The Importance of Being Weird
Weird works around a communication problem
I believe Trump is a threat to democracy. You, my reader, likely agree that Trump is a threat to democracy. Or to women’s bodily autonomy. Or for a mass deportation campaign. Or to build a fascitic hellscape with Project 2025. While we believe these Four Horsemen and more would follow Trump into the Oval Office, many Americans will not follow our fears that far.
Just consider the world up to the Dobbs decision for a moment. How many activists for how many years screamed how loudly that the Supreme Court is being stacked to overturn Roe? Most abortion rights supporters could not bring themselves to believe these rights were under an absolute threat. Until they were gone.
Weird lets you have good conversations with people without hitting trip wires of political extremes.
Most people look at what is politically extreme to them and then discount its possibility because it is extreme. This is rooted in an understanding of a political "generalized other” people build from a sense that most of us agree broadly on certain points and that no politician or party would risk winning a generalized majority by opposing widely-held beliefs and expectations. This creates barriers to reaching some voters when talking about how extreme Trump is. There is a point where voters will tune out when concerns go beyond how extreme they think is possible. Such a voter might not like Trump, but if the criticism sounds too alarming, too far out on the tail of the political probability bell curve, it becomes less engaging and motivating.

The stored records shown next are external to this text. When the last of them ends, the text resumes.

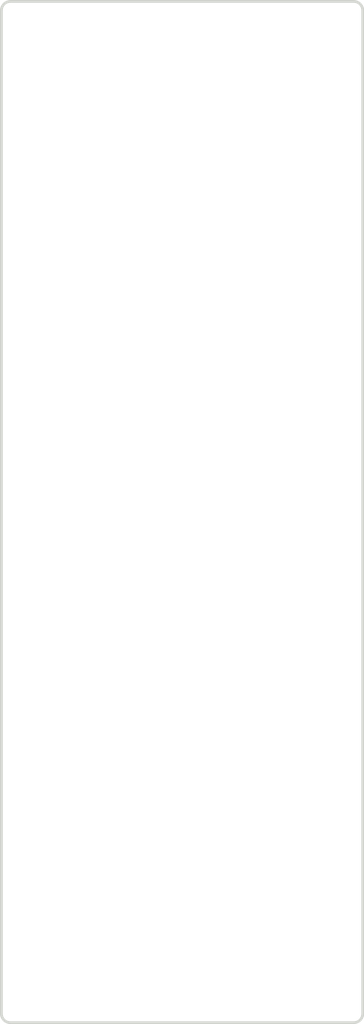
<source format=kicad_pcb>


(kicad_pcb
  (version 20240108)
  (generator "ergogen")
  (generator_version "4.1.0")
  (general
    (thickness 1.6)
    (legacy_teardrops no)
  )
  (paper "A3")
  (title_block
    (title "controller_overlay")
    (date "2025-02-12")
    (rev "0.1")
    (company "fcoury (adapted from corney-island)")
  )

  (layers
    (0 "F.Cu" signal)
    (31 "B.Cu" signal)
    (32 "B.Adhes" user "B.Adhesive")
    (33 "F.Adhes" user "F.Adhesive")
    (34 "B.Paste" user)
    (35 "F.Paste" user)
    (36 "B.SilkS" user "B.Silkscreen")
    (37 "F.SilkS" user "F.Silkscreen")
    (38 "B.Mask" user)
    (39 "F.Mask" user)
    (40 "Dwgs.User" user "User.Drawings")
    (41 "Cmts.User" user "User.Comments")
    (42 "Eco1.User" user "User.Eco1")
    (43 "Eco2.User" user "User.Eco2")
    (44 "Edge.Cuts" user)
    (45 "Margin" user)
    (46 "B.CrtYd" user "B.Courtyard")
    (47 "F.CrtYd" user "F.Courtyard")
    (48 "B.Fab" user)
    (49 "F.Fab" user)
  )

  (setup
    (pad_to_mask_clearance 0.05)
    (allow_soldermask_bridges_in_footprints no)
    (pcbplotparams
      (layerselection 0x00010fc_ffffffff)
      (plot_on_all_layers_selection 0x0000000_00000000)
      (disableapertmacros no)
      (usegerberextensions no)
      (usegerberattributes yes)
      (usegerberadvancedattributes yes)
      (creategerberjobfile yes)
      (dashed_line_dash_ratio 12.000000)
      (dashed_line_gap_ratio 3.000000)
      (svgprecision 4)
      (plotframeref no)
      (viasonmask no)
      (mode 1)
      (useauxorigin no)
      (hpglpennumber 1)
      (hpglpenspeed 20)
      (hpglpendiameter 15.000000)
      (pdf_front_fp_property_popups yes)
      (pdf_back_fp_property_popups yes)
      (dxfpolygonmode yes)
      (dxfimperialunits yes)
      (dxfusepcbnewfont yes)
      (psnegative no)
      (psa4output no)
      (plotreference yes)
      (plotvalue yes)
      (plotfptext yes)
      (plotinvisibletext no)
      (sketchpadsonfab no)
      (subtractmaskfromsilk no)
      (outputformat 1)
      (mirror no)
      (drillshape 1)
      (scaleselection 1)
      (outputdirectory "")
    )
  )

  (net 0 "")

  
  (gr_line (start 205.113 94.3635) (end 205.113 39.7025) (layer Edge.Cuts) (stroke (width 0.15) (type default)))
(gr_line (start 205.613 39.2025) (end 224.333 39.2025) (layer Edge.Cuts) (stroke (width 0.15) (type default)))
(gr_line (start 224.833 39.7025) (end 224.833 94.3635) (layer Edge.Cuts) (stroke (width 0.15) (type default)))
(gr_line (start 224.333 94.8635) (end 205.613 94.8635) (layer Edge.Cuts) (stroke (width 0.15) (type default)))
(gr_arc (start 205.613 39.2025) (mid 205.2594466 39.3489466) (end 205.113 39.7025) (layer Edge.Cuts) (stroke (width 0.15) (type default)))
(gr_arc (start 224.833 39.7025) (mid 224.6865534 39.3489466) (end 224.333 39.2025) (layer Edge.Cuts) (stroke (width 0.15) (type default)))
(gr_arc (start 224.333 94.8635) (mid 224.6865534 94.7170534) (end 224.833 94.3635) (layer Edge.Cuts) (stroke (width 0.15) (type default)))
(gr_arc (start 205.113 94.3635) (mid 205.2594466 94.7170534) (end 205.613 94.8635) (layer Edge.Cuts) (stroke (width 0.15) (type default)))

)


</source>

Herein lies the beauty of “Weird” as Tim Walz first laid out. Weird lets you have good conversations with people without hitting trip wires of political extremes. It uses non-extreme language to educate and give voters reasonable-to-them talking points to explain to one another just how extreme Trump and Vance are. “So, don’t you think it’s weird how Trump just keeps talking about the 2020 election and sharks? Isn’t it just weird how J.D. Vance is obsessed about women having babies and not cats?” Weird taps into an everyday lived experience voters understand.
People have that uncle who leers at the cousins too much. Or the conspiracy cousin who reliably upsets the Thanksgiving table. Or the guy down the street, always a bit too friendly with the neighborhood kids. Weird is an unsettling, but understandable feeling. Weirdness allows activists to convey just how unsettling Trump and Vance are without relying on the fear of democracy’s end. It is akin to satire, as it allows for conversations on important topics without the baggage of expectation or fears of confrontation.
Years ago, when the Citizens United ruling came out, my commentary was running my corporation, Murray Hill Inc., for Congress, since corporations were now people too. This campaign took the absurd notion of corporate personhood to its most absurd extreme. Our story built coverage about an otherwise drying paint topic of campaign finance. What we said using a weird context was, “isn’t it weird that the Supreme Court says a corporation can run for Congress?” The Murray Hill Inc. for Congress campaign, With just one campaign spot and many hours of work, was covered in media outlets across the United States, from the Washington Post front page to Face the Nation, and even internationally from Canada to Australia, as well as facilitating a remarkable gaff from Mitt Romney. All because people responded to just how weird it is to think of a corporation as a person.
The Trump-Vance weridness talk works the same way. Weirdness here is more of a question than a statement. A leading question perhaps, but by not raising the alarms softer voters will likely ignore, they will instead consider evidence and draw their own conclusions. “Yep, those two are weird, and not in a quirky manic pixie dreamgirl way, but in an aviod the potenial pedo down the street way. “ And these are conclusions voters will be much more likely to share with other voters over anything catastrophic like the end of democracy.
Weirdness can be a harmful notion, marginalizing people who are different but pose no threat, such as neighbors seen as disabled or spouses who put toilet paper rolls in backwards. But in the Trump-Vance case, weird is a perfect fit, and we all should press on with it from here to November.
So how weird is Vance’s couch fetish anyway?